此文章仅用于笔者交流学习爬虫技术,如有侵权请联系作者删除
通过fiddler找到评论的url
fiddler是一个抓包软件,这里用的fiddler4.
fiddler4官网
配置好fiddler后,在腾讯视频页面点击查看更多
返回fiddler发现捕获了数据包,
找到评论数据包,右键复制url就得到了评论的url
这里选择的是《权力的游戏第八季》
eg:
https://video.coral.qq.com/filmreviewr/c/upcomment/nilk5fd4bkqdk3a? callback=_filmreviewrcupcommentnilk5fd4bkqdk3a &reqnum=3&source=132&commentid=6523204565596297127&_=1571376131656
https://video.coral.qq.com/filmreviewr/c/upcomment/nilk5fd4bkqdk3a? callback=_filmreviewrcupcommentnilk5fd4bkqdk3a &reqnum=3&source=132&commentid=6534034501152865577&_=1571376131657
第一页的深度评论:
https://video.coral.qq.com/filmreviewr/c/upcomment/nilk5fd4bkqdk3a?callback=filmreviewrcupcommentnilk5fd4bkqdk3a&reqnum=3&source=132&=1571378209126
第二页的深度评论:
https://video.coral.qq.com/filmreviewr/c/upcomment/nilk5fd4bkqdk3a?callback=filmreviewrcupcommentnilk5fd4bkqdk3a&reqnum=3&source=132&commentid=6529339639861532449&=1571378209129
第三页:
https://video.coral.qq.com/filmreviewr/c/upcomment/nilk5fd4bkqdk3a?callback=filmreviewrcupcommentnilk5fd4bkqdk3a&reqnum=3&source=132&commentid=6529032690464222964&=1571378209130
分析url找到加载评论信息的规律
通过老师提示和尝试发现:
·callback、source等参数并不重要
·决定加载对应评论的视频的参数vid
·对加载评论实现“翻页”的必要参数是commentid=
·决定单次加载个数的参数是reqnum=
最后构建的url格式:
https://video.coral.qq.com/filmreviewr/c/upcomment/ (视频ID) ?&reqnum=3&source=132&commentid= (评论ID) &_=1571376131656
打开构建的url发现在评论的json文件中有first和last字段,其中前一页评论的last字段刚好是后一页评论url中的commentid参数的值
可以根据这个实现翻页爬取评论
爬取深度评论代码(不包含子评论)
# encoding = "utf-8"
# Author = Joker-Face
# Date = 2019年10月18日
import urllib
import re
# 构造请求头
headers = {'User-Agent':'Mozilla/5.0 (Windows NT 10.0; Win64; x64; rv:69.0) Gecko/20100101 Firefox/69.0',
'Content-Type':'application/javascript',}
opener = urllib.request.build_opener() # 实例化opener对象
headall = []
for key, value in headers.items():
item = (key, value)
headall.append(item)
opener.addheaders = headall
urllib.request.install_opener(opener) # 将opener安装为全局
vedioId = 'nilk5fd4bkqdk3a' # 声明影片id
commentId = '6529339639861532449' # 声明评论id
#reqnum = 3 # 单次获取评论个数
# 我这里构建的url并没有设置reqnum参数可变,采用了默认值3
loadPath = "C://spider//DeepCommentOfquanyou.txt"

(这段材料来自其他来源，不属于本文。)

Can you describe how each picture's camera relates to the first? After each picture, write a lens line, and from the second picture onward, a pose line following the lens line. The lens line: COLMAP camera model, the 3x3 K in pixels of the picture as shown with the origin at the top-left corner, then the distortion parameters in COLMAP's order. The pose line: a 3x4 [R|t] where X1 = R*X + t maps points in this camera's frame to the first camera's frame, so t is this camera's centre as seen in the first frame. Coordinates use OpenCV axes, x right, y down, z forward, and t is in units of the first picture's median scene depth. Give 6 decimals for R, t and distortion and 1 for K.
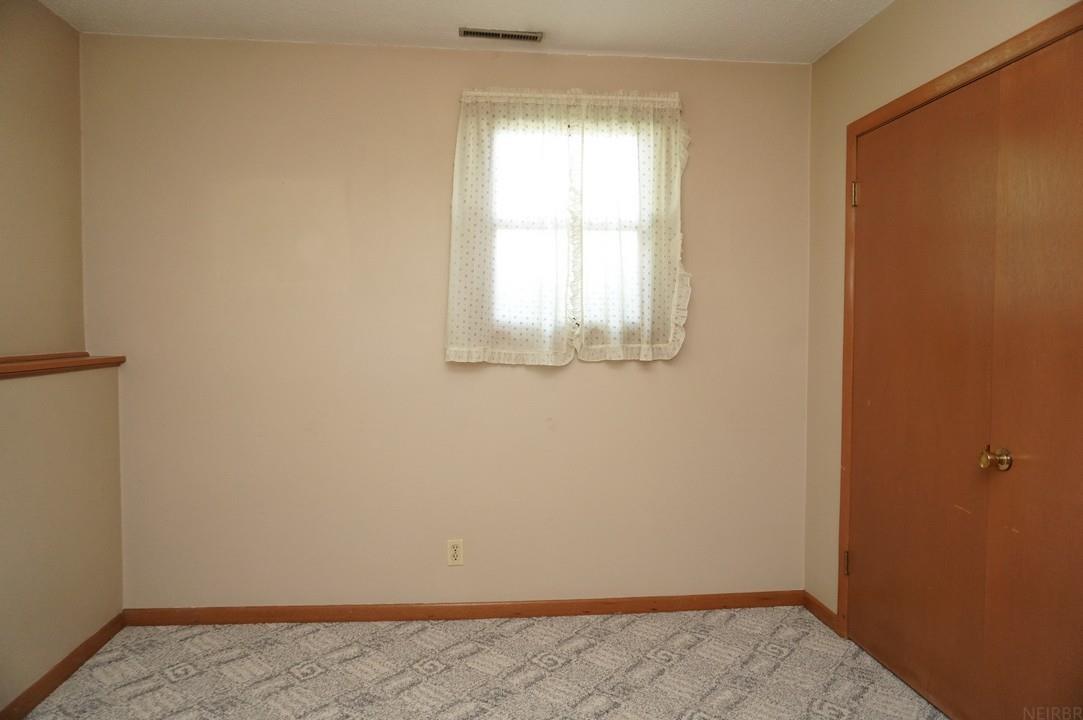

with open(loadPath, "w", encoding="utf-8") as f:
for thisPage in range(10):
try:
print("当前第" + str(thisPage) + "页")
thisurl = 'https://video.coral.qq.com/filmreviewr/c/upcomment/' + vedioId + '?&reqnum=3&source=132&commentid=' + commentId + '&_=1571376131656'
data = urllib.request.urlopen(thisurl, timeout=3).read().decode("utf-8", "ignore")
titlePat = '"title":"(.*?)"'
contentPat = '"content":"(.*?)"'
commentIdPat = '"last":"(.*?)"'
allTitle = re.compile(titlePat, re.S).findall(data)
allContent = re.compile(contentPat, re.S).findall(data)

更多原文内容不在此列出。